腰巻きに浴衣にタスキ、花がさをかぶってハネトに変身。手には腹ごしらえのための大きな白いおにぎりとキュウリを持たされた子どもたち。おばあちゃんに「さ、いってこいへ!(いっておいで)」と送り出されて、ねぶた小屋へ。

 青森市浅虫の出身、神奈川県在住の絵本作家でイラストレーター砂山恵美子さんの絵本「ねぶただ」は、ねぶたに参加する子どもたちの胸躍る一日が子どもの目線で描かれる。「さあ、ハネド けっぱって(がんばって) ちょうないまわるぞ」「ラッセラー、ラッセラッ」

 そんな絵本にもなった、青森ねぶたの足元を支える青森市内の「地域ねぶた」がコロナ禍前に比べ半減しているという。高齢化で担い手が先細る中、コロナ禍が追い打ちをかける。今年を最後に運行取りやめを決めた団体もある。
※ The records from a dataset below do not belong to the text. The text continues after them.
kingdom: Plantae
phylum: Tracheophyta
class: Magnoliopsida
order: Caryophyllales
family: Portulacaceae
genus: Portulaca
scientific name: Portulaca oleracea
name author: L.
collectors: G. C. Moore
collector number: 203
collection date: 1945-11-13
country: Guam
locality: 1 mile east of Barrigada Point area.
 復活して約40年運行してきた篠田町会もきょう、あすの町内運行が最後。出陣前にみんなでかぶりつく手作りのキュウリの漬物が名物だと、以前の記事で紹介されていた。どうなったか会長の高杉忠詔さん(77)に尋ねると、用意したのはコロナがなかった3年前が最後。「ああいうときに食べるキュウリやおにぎりは、なんともおいしかった」。

 祭りを中心に人と人をつないできた糸がきしんだり、切れてしまったり。県内各地で同じ悩みを聞く。結び直すことはできないものか。